Goodbye, my lovely bubbles
Wednesday, March 9, 2011 at 12:15PM Consider yourself warned: I have decided to give up diet soda for Lent.
Run! Run while you can!
Last night:
Me: Oh, and just so you know, I'm giving up soda for Lent.
Hubby: Um, are you going to be able to do that?
Me: Well, I'm going to try my hardest. I'll probably be pretty cranky and angry.
Hubby: So... you'll be more cranky and angry than you've already been, then, is what you're saying?
So, yeah. Join the hubby as he runs, runs while he can.
I've given up soda twice before. Once, post gastric-bypass because I literally couldn't drink it. The carbonation filled me up painfully after one sip. If I drank soda, I felt uncomfortable AND I couldn't eat a single bite of food. Did I miss soda? Absolutely, but eventually I kicked the habit. But then, as with any habit I have, I went back.
The last time I (mostly) gave up soda was when I was pregnant. I can't drink regular soda (too much sugar) and I didn't want to drink artificial sweeteners while I was pregnant (or much caffeine) so I gave it up then, mostly. I would buy the little mini cans (they're the size of half a regular can, I think) and would allow myself one a day in the 2nd and 3rd trimesters.
But then Nate was born. And he would wake up at 5:30am and I would be dead tired, but he would be crying so I didn't want to make him wait for his bottle while I made some coffee and I feared spilling hot coffee on him, so I started drinking caffeinated diet soda. All day. Starting at 5:30am.
I remember panicking one day because I finished my last can of Coke Zero. It was a zillion degrees outside but I packed up Nate in the car and headed to the drug store for some soda. I wasn't going to make it through the day. It had honestly become an addiction - I needed it to calm my frayed, early motherhood nerves. Plus the caffeine.
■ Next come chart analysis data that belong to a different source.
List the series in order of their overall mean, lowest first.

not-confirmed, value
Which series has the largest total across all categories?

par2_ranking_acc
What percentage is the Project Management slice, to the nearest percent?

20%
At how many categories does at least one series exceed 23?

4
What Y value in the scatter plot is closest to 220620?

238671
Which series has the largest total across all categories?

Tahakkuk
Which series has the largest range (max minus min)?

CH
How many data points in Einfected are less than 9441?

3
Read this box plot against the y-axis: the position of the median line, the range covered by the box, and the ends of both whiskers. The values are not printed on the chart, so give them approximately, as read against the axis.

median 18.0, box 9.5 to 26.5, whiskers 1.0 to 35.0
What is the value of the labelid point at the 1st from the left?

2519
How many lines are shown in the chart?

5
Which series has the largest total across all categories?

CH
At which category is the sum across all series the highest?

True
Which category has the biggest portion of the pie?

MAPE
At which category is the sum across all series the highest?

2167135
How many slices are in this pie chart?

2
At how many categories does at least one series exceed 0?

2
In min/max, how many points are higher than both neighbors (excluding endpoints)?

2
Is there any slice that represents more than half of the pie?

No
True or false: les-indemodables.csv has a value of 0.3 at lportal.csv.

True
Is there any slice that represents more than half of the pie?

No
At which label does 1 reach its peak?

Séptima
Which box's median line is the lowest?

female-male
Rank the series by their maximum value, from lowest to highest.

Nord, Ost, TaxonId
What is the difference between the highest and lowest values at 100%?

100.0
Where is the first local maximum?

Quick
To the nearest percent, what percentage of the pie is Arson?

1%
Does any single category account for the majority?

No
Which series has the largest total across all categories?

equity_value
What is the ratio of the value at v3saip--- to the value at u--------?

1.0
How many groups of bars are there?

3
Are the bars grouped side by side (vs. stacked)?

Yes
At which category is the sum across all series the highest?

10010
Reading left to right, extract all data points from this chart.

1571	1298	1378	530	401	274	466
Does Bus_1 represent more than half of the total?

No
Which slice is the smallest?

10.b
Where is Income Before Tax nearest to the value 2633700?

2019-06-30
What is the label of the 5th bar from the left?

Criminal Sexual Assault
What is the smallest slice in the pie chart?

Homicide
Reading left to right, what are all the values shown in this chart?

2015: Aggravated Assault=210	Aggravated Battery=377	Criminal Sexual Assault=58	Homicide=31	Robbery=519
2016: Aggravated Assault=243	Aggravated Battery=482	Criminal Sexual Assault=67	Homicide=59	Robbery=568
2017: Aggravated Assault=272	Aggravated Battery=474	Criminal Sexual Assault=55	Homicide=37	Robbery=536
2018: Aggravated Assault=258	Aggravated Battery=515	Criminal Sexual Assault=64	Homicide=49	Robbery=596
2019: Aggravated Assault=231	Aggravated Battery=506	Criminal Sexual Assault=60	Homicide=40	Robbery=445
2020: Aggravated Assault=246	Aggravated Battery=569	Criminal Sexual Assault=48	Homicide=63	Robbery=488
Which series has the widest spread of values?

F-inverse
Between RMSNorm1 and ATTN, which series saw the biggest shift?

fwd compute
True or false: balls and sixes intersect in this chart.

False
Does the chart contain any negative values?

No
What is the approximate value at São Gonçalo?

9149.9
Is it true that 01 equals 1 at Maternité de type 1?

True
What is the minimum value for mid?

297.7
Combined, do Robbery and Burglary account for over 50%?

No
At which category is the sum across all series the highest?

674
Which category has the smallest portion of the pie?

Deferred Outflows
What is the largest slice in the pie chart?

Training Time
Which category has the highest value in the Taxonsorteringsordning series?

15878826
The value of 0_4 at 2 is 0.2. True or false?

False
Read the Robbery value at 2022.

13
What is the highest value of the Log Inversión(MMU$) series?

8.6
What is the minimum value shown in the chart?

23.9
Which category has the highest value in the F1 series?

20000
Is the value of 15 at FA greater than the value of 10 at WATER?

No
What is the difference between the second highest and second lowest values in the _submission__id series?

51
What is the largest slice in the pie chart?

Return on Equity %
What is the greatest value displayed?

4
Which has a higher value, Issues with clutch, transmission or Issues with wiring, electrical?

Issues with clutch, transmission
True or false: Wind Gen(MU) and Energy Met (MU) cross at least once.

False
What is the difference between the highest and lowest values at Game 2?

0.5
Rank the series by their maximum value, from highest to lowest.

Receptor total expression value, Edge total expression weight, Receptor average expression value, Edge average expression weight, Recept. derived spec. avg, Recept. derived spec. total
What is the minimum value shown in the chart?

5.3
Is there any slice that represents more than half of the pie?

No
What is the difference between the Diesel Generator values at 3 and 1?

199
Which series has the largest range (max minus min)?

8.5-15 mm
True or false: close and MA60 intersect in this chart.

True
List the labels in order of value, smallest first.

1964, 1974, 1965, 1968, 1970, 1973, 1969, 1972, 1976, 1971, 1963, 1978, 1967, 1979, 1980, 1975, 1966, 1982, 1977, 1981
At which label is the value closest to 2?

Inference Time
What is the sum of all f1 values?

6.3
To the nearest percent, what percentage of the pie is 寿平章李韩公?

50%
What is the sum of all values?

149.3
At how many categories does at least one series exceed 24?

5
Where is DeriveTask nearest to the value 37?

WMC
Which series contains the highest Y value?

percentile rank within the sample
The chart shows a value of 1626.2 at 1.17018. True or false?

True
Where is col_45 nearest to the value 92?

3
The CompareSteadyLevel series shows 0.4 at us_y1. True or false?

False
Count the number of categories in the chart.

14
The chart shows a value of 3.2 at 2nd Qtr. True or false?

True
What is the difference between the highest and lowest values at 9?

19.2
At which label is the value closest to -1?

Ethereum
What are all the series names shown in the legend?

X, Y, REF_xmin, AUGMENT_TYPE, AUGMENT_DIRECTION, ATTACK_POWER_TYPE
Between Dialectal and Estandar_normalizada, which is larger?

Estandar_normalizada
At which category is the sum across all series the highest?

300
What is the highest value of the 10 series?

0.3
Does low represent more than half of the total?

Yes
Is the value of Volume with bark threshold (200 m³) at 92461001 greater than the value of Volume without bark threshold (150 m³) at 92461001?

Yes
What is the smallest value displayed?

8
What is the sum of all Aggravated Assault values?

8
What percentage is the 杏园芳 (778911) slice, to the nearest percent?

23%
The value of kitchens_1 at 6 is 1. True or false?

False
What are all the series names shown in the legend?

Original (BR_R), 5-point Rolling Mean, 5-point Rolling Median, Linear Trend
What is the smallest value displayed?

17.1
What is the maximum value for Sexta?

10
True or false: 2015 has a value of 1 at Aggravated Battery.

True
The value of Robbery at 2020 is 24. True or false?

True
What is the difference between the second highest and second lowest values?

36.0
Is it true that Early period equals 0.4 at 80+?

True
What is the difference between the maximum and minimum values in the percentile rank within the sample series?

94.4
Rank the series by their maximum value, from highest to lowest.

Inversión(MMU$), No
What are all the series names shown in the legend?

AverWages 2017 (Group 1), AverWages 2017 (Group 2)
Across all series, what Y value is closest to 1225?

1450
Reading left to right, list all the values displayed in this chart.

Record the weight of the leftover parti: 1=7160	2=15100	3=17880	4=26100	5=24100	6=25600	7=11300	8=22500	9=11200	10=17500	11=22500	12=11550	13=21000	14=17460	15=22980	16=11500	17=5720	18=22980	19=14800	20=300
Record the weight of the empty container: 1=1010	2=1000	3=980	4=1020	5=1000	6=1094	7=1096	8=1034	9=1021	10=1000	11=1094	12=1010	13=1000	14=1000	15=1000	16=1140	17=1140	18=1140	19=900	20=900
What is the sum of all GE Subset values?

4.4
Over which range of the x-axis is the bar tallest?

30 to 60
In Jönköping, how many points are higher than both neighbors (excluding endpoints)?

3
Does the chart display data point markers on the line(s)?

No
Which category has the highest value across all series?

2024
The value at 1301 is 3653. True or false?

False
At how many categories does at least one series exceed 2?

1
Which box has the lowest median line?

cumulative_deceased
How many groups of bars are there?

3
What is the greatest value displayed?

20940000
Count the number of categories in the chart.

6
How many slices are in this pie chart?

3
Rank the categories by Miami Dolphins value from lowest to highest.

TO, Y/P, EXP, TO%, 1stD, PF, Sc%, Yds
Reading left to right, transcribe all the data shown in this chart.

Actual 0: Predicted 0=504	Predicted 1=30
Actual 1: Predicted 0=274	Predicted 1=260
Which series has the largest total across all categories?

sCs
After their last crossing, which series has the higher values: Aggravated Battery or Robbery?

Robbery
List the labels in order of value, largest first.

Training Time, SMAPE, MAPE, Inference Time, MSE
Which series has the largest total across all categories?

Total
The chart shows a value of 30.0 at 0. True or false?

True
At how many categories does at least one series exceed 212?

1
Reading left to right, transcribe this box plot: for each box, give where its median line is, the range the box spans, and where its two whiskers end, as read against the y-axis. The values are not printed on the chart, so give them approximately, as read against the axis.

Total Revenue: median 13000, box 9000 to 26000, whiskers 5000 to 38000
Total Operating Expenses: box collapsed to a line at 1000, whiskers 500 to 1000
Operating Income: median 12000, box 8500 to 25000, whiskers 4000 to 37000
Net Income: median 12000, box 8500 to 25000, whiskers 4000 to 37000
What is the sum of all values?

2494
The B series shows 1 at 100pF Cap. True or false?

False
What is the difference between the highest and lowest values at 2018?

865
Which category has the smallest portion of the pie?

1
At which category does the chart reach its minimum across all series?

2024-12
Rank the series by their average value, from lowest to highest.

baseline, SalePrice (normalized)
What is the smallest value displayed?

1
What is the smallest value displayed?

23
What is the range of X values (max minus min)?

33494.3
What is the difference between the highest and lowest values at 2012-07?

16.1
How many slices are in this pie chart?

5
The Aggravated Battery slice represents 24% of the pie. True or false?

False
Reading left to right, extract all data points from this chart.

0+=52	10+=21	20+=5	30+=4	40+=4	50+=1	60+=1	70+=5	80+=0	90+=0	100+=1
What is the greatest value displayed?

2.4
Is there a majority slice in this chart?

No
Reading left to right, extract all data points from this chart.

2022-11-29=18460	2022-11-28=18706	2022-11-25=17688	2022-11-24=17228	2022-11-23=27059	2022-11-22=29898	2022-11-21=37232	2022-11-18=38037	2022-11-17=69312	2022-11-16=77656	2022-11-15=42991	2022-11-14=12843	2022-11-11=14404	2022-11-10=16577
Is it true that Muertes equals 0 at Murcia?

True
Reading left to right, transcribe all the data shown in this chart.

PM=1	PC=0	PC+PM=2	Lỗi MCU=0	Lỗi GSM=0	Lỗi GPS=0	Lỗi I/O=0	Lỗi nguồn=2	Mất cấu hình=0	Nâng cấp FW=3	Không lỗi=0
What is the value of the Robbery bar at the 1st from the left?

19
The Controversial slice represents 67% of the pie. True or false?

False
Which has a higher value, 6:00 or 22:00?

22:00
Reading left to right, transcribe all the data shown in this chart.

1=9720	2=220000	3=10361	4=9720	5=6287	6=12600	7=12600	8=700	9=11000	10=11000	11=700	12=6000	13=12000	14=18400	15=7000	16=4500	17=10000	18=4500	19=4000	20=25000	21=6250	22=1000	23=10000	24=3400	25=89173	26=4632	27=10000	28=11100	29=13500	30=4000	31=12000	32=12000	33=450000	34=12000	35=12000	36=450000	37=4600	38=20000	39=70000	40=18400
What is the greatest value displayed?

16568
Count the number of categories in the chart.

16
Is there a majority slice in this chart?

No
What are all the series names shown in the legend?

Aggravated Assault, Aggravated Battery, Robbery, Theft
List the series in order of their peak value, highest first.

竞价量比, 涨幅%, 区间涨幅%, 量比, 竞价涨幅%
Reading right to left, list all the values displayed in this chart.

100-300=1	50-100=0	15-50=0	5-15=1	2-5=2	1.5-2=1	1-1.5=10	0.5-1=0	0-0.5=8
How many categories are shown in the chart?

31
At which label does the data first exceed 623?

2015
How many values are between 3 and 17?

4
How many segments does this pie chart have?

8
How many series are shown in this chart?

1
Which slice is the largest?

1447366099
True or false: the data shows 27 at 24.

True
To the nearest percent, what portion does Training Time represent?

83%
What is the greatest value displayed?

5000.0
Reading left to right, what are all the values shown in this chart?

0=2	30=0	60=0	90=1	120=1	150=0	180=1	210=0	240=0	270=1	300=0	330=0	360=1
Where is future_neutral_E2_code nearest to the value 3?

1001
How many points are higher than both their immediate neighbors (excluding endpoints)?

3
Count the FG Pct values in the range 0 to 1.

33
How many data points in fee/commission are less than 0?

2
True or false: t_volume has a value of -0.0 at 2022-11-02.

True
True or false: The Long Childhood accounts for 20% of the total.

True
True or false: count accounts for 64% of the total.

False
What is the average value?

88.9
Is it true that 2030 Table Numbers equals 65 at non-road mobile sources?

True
My battery basically was running on caffeine.
And so it still is. I realized recently that I pretty much do not consume a non-caffeinated beverage ALL DAY. I go from coffee to soda to more soda to much more soda to maybe a cup of tea to soda. For someone who is fairly well educated in regards to health, this is quite stupid and I know it.
Diet soda is bad for the body for so many (alleged) reasons. (I say "alleged" because I'm pretty sure none of these are proven 100% but I've read them all in several places and, really, when it comes to one's health, better safe than sorry, I say.) So, from what I've read, the artificial sweeteners trick your body into thinking it's getting something satisfyingly sweet, but then it doesn't and so you crave snacks. The carbonation robs calcium from your bones. The caramel coloring is carcinogenic. The caffeine... well, I don't know anything about what too much caffeine does, I just assume it can't be fantastic.
So I'm going cold turkey for Lent with the goal of allowing some soda into my life, on occasion, after Easter. I've been thinking about this for a while (a month or two) so I've mentally prepared myself. I actually feel really ready to do this, although I will admit that my first thought upon waking this morning was, "Soda." Nothing in particular about soda, just, "Soda."
To help with the caffeine so I don't fall asleep at work, I have stocked up on coffee and tea. I have my travel mug with Newman's Own Extra Bold (pow!) and I have some Stash mojito mint green tea and some fusion green and white tea with me for later. (Have you had Stash tea? It is heavenly. And it's hard to find caffeinated mint tea. This one is incredible.)
The drink machine at work does have diet iced tea in it as well as water. I also have a liter bottle of water with me since it's time to become reacquainted with my friend water again. I've been thinking maybe I'll start putting some slices of lemon and lime in my bottled water for daytime, just to perk it up a bit.
Have you ever quit a food or beverage you loved because you felt better off without it? Do you give up anything for Lent (even if, like me, you're not exactly religious)?